Extrait:
╔══

Le Comité a préféré se laisser guider par une définition proche du sens commun: l’évolution du nombre de domiciles dans lesquels la langue officielle de la minorité est utilisée à la maison dans un lieu géographique donné.

Malgré la redéfinition importante des modèles familiaux, c’est encore la famille qui, pas exclusivement, mais de manière prépondérante, constitue le principal pilier de cette vitalité. En d’autres mots, la vitalité d’une communauté de langue officielle en situation minoritaire se définira principalement par l’enracinement géographique des familles ayant choisi d’éduquer leurs enfants dans la langue officielle de la minorité. Ce choix comporte de nombreux inconvénients, comme toute vie en situation minoritaire : moins grande diversité des emplois dans sa langue, moindre disponibilité des services, risque d’isolement social, quasi-nécessité du bilinguisme, etc. Ces inconvénients sont réels et importants. Ce sont eux qui incitent des individus ou des familles à quitter leur région, et des familles exogames à élever leurs enfants dans la langue de la majorité. Pour amener ces familles à s’enraciner, et si possible, pour attirer de nouvelles familles, l’un des principaux contrepoids à ces inconvénients, c’est celui de l’attachement aux gens de la communauté.

À plusieurs reprises durant nos rencontres, c’est cet attachement qui est apparu comme le signe le plus frappant de cette vitalité des communautés. Des témoins nous ont relaté leur fierté de pouvoir dire à leurs parents ou grands-parents qu’ils auront, eux, la possibilité d’inscrire leurs enfants à l’école française. L’enracinement signifie que le passé se lie au présent et s’ouvre vers l’avenir. Les projets en cours sont nombreux, et l’enthousiasme du travail à accomplir a pris la primauté sur la lutte pour la survivance. Il y a désormais des acquis sur lesquels bâtir.

Cette importance de l’attachement aux personnes a également révélé de manière éclatante à quel point c’est la richesse des réseaux communautaires qui demeure la condition de tout le reste. Sans réseaux communautaires solides sur lesquels les appuyer, les services en éducation ou en santé ne se développeront pas et la communauté se dispersera. Le renforcement des réseaux communautaires doit donc précéder le développement et l’expansion des services, sans quoi ils s’effondreront, faute de fondations solides. Mais surtout, cette richesse communautaire est le principal frein à la dispersion des familles. La richesse communautaire permet à ceux et celles qui le désirent de développer un sentiment d’appartenance qu’il est difficile d’éprouver de manière comparable en situation majoritaire dans les grands centres urbains. Cela peut constituer une force de rétention non négligeable pour les familles, et possiblement une force d’attraction pour les immigrants.

╚══

Entrées extraites:
╔══

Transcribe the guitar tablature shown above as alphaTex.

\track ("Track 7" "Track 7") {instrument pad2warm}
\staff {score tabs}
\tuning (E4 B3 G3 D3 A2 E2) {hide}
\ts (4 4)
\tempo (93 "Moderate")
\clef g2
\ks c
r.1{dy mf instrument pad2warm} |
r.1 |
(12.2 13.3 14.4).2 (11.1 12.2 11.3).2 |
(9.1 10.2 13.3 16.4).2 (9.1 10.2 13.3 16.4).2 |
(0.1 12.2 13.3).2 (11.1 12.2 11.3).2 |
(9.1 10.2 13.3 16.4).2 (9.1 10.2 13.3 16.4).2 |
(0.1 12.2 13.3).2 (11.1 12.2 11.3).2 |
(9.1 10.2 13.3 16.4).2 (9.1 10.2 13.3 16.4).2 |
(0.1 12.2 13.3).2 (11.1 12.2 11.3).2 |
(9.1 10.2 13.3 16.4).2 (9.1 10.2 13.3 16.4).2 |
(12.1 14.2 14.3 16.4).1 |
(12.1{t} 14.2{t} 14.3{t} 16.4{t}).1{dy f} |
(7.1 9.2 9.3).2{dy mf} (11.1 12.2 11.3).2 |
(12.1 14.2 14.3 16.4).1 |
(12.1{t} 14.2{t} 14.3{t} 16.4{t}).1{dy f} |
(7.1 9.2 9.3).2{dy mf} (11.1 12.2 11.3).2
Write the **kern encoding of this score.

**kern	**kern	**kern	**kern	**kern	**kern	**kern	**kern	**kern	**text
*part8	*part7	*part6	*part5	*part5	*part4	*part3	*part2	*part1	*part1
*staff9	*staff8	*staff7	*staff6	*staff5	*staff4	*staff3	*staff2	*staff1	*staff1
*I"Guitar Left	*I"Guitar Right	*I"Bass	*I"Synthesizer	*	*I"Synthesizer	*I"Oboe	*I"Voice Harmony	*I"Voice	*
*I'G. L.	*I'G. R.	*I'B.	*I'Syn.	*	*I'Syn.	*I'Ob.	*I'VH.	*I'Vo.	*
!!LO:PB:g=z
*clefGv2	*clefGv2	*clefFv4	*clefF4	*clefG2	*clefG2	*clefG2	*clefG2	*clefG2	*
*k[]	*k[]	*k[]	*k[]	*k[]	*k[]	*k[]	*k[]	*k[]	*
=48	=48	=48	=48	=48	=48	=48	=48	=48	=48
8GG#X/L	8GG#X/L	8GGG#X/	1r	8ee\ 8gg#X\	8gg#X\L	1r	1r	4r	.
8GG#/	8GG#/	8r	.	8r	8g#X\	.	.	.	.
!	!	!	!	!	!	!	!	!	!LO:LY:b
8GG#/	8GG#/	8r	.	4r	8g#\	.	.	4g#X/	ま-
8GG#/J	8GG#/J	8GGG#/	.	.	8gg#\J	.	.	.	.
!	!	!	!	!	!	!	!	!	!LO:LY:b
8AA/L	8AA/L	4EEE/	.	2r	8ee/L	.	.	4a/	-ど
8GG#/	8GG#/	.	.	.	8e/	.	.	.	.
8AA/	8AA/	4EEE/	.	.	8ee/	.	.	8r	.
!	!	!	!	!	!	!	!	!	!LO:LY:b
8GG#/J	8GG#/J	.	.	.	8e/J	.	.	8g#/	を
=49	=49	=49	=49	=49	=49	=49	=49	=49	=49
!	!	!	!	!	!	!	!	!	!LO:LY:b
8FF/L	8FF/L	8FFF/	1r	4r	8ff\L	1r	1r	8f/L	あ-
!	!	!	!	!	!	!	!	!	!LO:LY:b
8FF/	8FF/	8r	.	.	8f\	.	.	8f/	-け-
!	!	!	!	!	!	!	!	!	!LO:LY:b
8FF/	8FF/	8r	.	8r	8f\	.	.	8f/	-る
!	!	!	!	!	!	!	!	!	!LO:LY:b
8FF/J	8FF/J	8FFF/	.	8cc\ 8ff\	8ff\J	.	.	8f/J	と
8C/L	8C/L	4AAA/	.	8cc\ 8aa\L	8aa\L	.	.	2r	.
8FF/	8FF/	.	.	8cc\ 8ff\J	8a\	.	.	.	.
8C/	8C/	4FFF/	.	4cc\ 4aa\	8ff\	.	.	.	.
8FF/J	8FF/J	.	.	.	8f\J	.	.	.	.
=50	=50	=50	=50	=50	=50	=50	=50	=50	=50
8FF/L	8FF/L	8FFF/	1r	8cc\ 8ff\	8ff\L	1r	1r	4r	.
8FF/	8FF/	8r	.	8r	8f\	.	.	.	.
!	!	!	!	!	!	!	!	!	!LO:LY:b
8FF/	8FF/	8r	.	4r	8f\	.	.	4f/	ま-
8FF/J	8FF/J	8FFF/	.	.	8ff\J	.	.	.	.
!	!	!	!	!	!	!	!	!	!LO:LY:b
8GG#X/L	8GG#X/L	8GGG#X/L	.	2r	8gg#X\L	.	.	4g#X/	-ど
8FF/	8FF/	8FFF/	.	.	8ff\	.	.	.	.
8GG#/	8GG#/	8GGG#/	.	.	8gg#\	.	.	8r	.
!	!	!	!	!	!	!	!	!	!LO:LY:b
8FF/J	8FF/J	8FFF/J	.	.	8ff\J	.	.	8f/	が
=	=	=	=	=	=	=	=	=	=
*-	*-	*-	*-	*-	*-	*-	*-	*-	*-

╚══
╔══

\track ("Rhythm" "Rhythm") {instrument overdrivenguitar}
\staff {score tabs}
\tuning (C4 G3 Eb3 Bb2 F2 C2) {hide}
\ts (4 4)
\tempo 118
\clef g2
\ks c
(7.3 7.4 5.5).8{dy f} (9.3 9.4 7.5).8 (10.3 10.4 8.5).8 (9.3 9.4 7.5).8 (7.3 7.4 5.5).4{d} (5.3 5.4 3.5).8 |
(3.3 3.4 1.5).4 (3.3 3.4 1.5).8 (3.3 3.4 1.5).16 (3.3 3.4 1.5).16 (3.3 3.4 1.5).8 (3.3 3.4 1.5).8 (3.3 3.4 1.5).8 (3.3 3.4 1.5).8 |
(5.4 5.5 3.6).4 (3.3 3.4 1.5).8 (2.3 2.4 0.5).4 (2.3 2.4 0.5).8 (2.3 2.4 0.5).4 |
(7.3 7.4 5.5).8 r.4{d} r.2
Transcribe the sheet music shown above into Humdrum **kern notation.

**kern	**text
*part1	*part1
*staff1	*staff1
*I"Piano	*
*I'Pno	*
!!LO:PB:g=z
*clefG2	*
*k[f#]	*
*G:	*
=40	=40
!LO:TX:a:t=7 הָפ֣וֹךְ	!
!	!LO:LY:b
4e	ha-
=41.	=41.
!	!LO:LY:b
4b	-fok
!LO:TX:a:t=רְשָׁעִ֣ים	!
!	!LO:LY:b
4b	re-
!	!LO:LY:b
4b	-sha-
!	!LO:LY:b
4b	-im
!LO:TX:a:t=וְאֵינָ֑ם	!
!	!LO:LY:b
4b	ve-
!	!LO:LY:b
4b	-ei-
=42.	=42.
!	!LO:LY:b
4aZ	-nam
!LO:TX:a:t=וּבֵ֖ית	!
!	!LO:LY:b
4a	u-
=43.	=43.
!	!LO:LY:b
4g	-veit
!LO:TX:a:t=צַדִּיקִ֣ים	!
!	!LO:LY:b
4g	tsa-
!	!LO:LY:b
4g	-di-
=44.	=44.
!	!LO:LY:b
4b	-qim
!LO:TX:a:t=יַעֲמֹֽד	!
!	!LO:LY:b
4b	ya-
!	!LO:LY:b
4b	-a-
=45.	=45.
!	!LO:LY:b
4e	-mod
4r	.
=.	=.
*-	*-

╚══

Consigne 1: Recopiez le passage de l'extrait qui s'ouvre sur les mots « À plusieurs reprises » et se termine par « sur lesquels bâtir. ».
Consigne 2:
Veuillez répondre à ces questions d'après l'extrait :
(a) Qu'est-ce qui constitue encore le principal pilier de la vitalité des communautés ?
(b) Qu'est-ce que des témoins sont fiers de pouvoir dire à leurs parents ou grands-parents ?
(c) Que doit précéder le renforcement des réseaux communautaires ?

Réponse complète 1:
À plusieurs reprises durant nos rencontres, c’est cet attachement qui est apparu comme le signe le plus frappant de cette vitalité des communautés. Des témoins nous ont relaté leur fierté de pouvoir dire à leurs parents ou grands-parents qu’ils auront, eux, la possibilité d’inscrire leurs enfants à l’école française. L’enracinement signifie que le passé se lie au présent et s’ouvre vers l’avenir. Les projets en cours sont nombreux, et l’enthousiasme du travail à accomplir a pris la primauté sur la lutte pour la survivance. Il y a désormais des acquis sur lesquels bâtir.

Réponse complète 2:
(a) La famille.
(b) Qu'ils auront, eux, la possibilité d'inscrire leurs enfants à l'école française.
(c) Le développement et l'expansion des services.